:: EXTRACTED INFORMATION ::

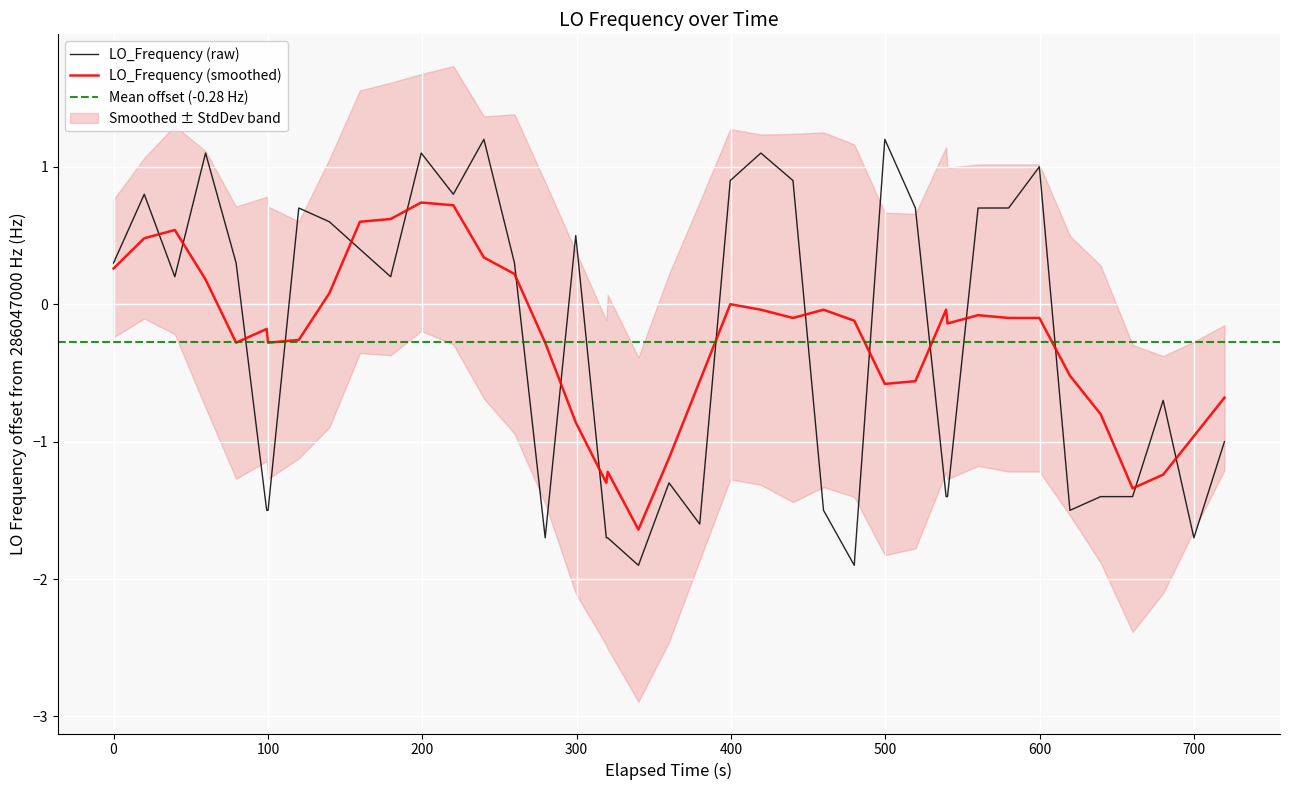

What is the highest value of the LO_Frequency (raw) series?

1.2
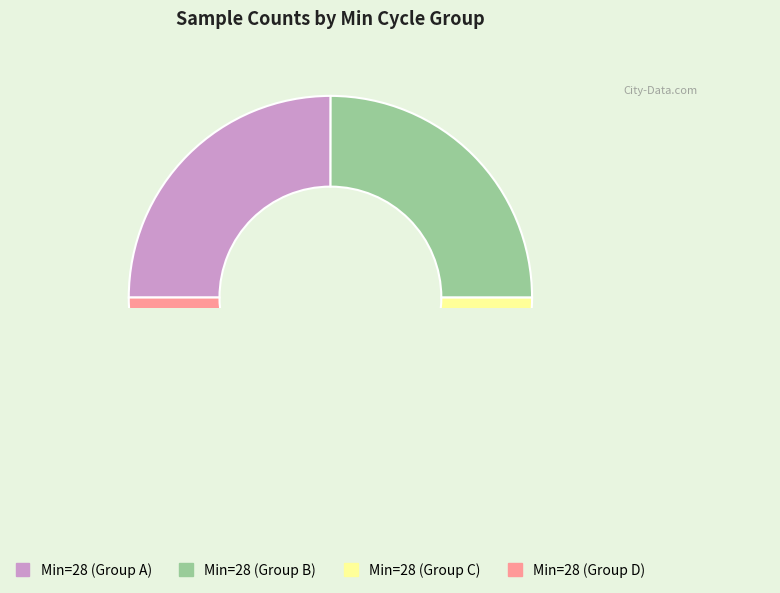

What percentage is the 28 slice, to the nearest percent?

8%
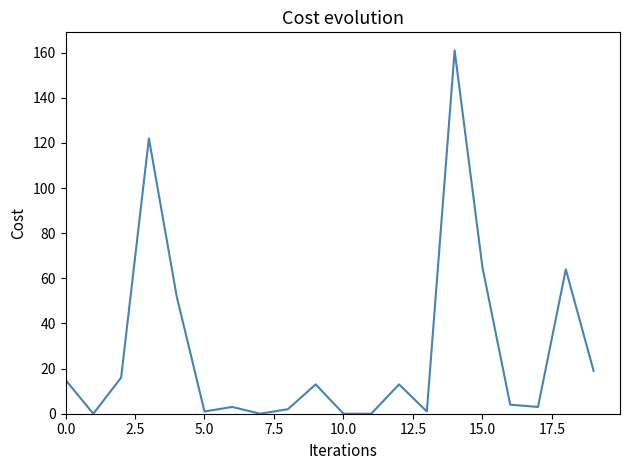

What is the greatest value displayed?

161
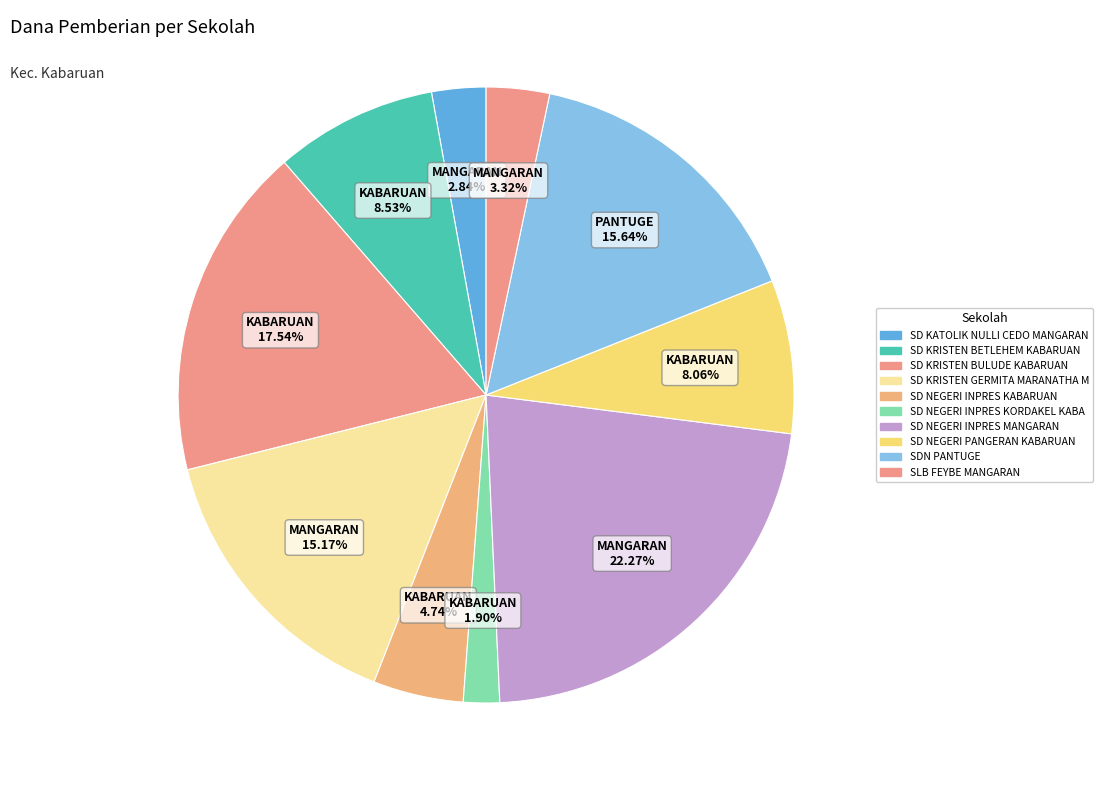

Is there a majority slice in this chart?

No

:::

Can you rewrite the non-blank lines of the entries above as a numbered list, leaving out the pictures?

1. What is the highest value of the LO_Frequency (raw) series?
2. 1.2
3. What percentage is the 28 slice, to the nearest percent?
4. 8%
5. What is the greatest value displayed?
6. 161
7. Is there a majority slice in this chart?
8. No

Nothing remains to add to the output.